◆ YOUR TASK: Return the lines of the listing below exactly as they appear, beginning at the one with "right knee: (124, 522)" and stopping after the one with "right shoulder: (431, 354)"; do not include pictures.
(PROVIDED ENTRIES Opens)
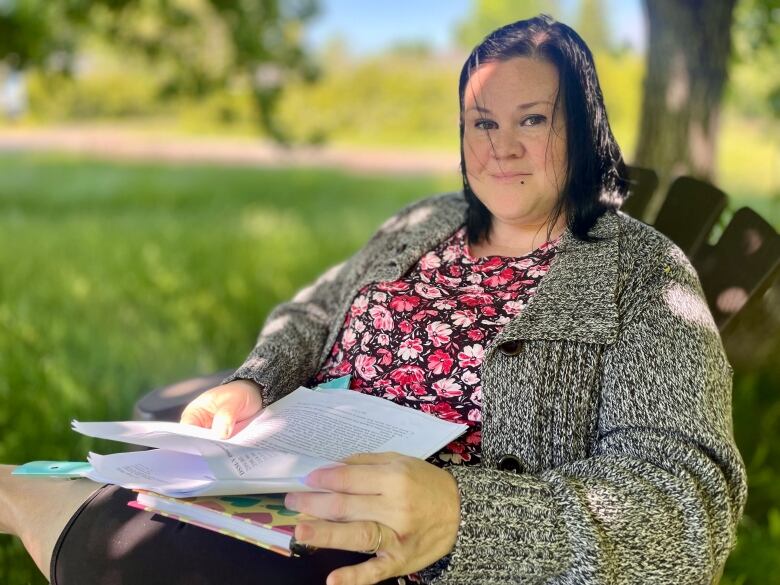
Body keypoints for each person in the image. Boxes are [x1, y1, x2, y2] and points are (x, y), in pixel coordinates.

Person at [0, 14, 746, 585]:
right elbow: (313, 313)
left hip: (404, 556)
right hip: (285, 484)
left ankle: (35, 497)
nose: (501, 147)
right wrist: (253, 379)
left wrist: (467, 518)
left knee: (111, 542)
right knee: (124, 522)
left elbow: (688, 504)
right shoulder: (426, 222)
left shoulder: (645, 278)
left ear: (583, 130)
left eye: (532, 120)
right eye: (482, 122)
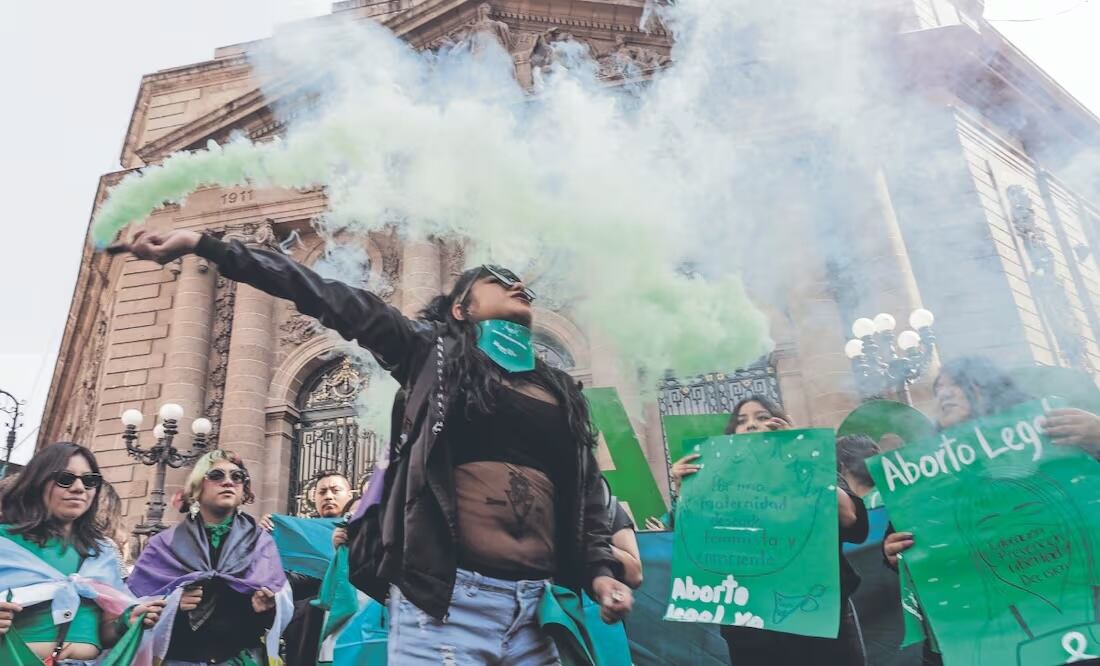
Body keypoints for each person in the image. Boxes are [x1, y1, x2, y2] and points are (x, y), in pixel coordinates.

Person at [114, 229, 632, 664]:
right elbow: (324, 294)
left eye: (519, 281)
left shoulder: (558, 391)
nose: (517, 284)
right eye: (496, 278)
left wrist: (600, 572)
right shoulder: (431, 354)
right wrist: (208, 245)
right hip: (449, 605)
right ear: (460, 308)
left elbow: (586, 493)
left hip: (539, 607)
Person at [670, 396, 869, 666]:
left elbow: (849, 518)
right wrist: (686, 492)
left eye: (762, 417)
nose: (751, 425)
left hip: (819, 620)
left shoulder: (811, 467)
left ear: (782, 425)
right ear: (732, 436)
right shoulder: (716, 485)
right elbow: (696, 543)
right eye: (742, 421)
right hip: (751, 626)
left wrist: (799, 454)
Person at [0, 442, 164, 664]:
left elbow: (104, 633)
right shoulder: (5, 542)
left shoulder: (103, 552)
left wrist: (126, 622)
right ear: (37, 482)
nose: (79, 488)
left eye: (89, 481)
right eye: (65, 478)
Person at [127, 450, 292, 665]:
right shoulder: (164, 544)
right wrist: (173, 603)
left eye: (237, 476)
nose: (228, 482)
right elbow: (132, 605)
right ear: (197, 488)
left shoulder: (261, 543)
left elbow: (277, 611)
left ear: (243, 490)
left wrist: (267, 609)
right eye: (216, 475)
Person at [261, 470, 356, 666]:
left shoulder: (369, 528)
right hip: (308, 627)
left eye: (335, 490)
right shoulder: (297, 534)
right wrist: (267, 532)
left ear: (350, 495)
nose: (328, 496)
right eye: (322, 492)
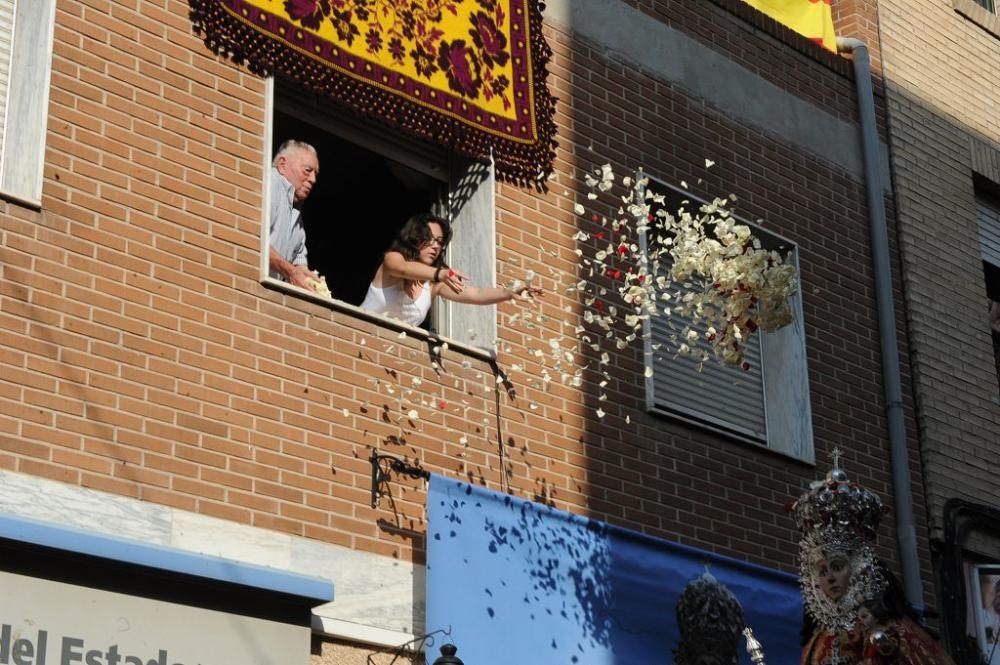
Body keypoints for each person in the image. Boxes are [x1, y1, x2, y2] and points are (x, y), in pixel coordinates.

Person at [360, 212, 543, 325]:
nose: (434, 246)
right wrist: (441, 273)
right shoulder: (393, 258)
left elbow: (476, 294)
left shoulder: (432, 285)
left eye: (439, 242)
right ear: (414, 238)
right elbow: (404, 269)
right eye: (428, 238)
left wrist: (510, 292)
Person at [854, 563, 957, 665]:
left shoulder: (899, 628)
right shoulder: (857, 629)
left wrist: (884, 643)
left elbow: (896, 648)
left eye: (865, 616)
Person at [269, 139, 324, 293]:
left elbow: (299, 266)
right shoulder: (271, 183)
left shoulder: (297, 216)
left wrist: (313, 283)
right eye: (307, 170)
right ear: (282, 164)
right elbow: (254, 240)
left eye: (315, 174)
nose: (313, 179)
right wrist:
(PROVIDED ENTRIES Closes)
(PROVIDED ENTRIES Opens)
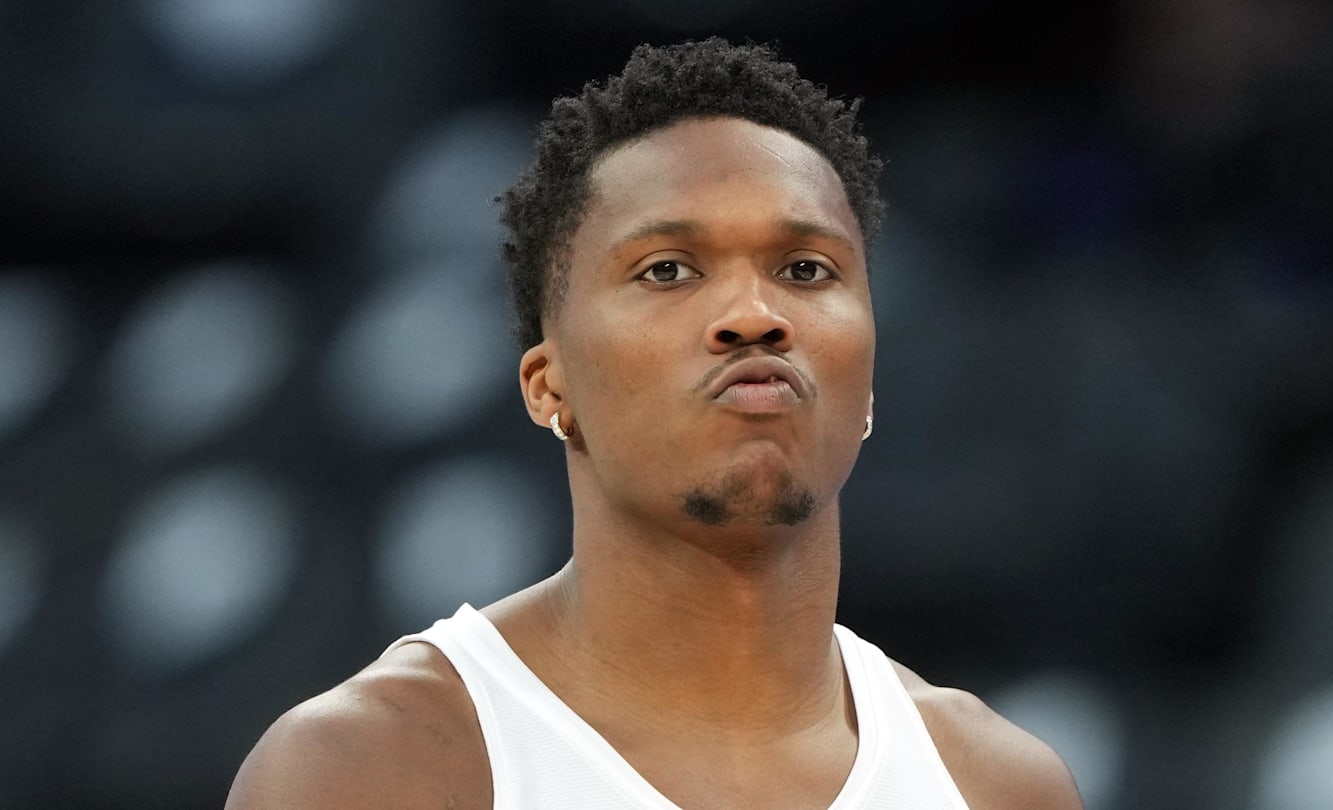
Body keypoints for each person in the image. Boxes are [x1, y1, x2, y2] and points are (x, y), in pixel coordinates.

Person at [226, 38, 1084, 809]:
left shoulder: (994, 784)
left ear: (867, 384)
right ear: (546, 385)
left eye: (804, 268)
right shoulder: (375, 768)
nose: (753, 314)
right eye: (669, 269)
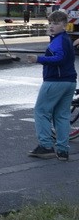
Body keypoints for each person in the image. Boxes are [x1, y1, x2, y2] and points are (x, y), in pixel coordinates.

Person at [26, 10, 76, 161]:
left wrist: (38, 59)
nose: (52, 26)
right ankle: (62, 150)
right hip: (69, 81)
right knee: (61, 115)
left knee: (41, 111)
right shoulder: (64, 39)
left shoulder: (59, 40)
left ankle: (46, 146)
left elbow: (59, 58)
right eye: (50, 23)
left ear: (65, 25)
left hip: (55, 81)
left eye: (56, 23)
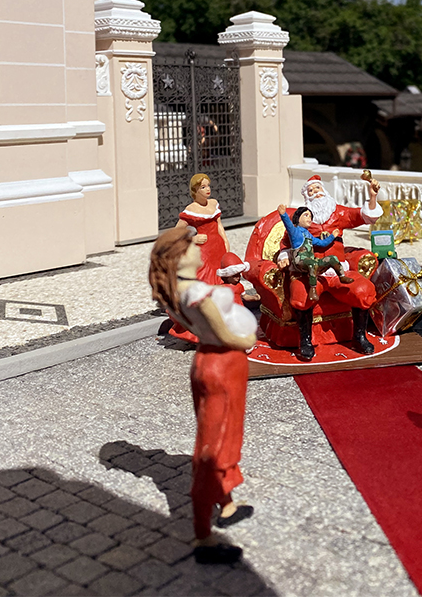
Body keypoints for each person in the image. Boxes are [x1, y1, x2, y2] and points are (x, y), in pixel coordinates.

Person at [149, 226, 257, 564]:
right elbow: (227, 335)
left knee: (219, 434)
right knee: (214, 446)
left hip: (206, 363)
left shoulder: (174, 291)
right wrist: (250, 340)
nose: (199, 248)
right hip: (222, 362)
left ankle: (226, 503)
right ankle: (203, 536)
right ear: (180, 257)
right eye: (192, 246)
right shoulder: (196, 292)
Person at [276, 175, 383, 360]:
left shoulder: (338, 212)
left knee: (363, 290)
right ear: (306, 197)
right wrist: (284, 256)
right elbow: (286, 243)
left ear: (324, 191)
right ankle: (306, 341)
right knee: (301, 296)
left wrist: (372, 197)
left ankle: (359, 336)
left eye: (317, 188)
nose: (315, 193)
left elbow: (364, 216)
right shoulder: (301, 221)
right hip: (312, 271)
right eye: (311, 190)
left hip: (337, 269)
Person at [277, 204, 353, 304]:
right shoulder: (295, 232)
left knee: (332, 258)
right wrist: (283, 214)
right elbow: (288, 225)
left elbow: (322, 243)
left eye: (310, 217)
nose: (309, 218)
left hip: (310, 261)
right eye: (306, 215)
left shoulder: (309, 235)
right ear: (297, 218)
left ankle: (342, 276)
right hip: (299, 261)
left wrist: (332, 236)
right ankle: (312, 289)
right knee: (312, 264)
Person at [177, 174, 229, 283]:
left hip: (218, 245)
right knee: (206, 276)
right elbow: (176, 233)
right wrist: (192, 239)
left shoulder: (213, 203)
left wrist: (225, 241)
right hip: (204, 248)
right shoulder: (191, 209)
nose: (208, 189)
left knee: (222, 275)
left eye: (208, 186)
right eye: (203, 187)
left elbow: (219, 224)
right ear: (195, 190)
(PROVIDED ENTRIES Closes)
◆ SOLVED EXERCISE:
right knee: (124, 522)
left elbow: (688, 504)
right shoulder: (426, 222)
left shoulder: (645, 278)
left ear: (583, 130)
left eye: (532, 120)
right eye: (482, 122)
Body keypoints for each person in the image. Boxes are [x1, y1, x2, y2] and points are (x, y), in pixel coordinates.

Person at [114, 229, 632, 664]:
right elbow: (324, 294)
left eye: (519, 281)
left shoulder: (558, 391)
nose: (517, 284)
right eye: (496, 278)
left wrist: (600, 572)
right shoulder: (431, 354)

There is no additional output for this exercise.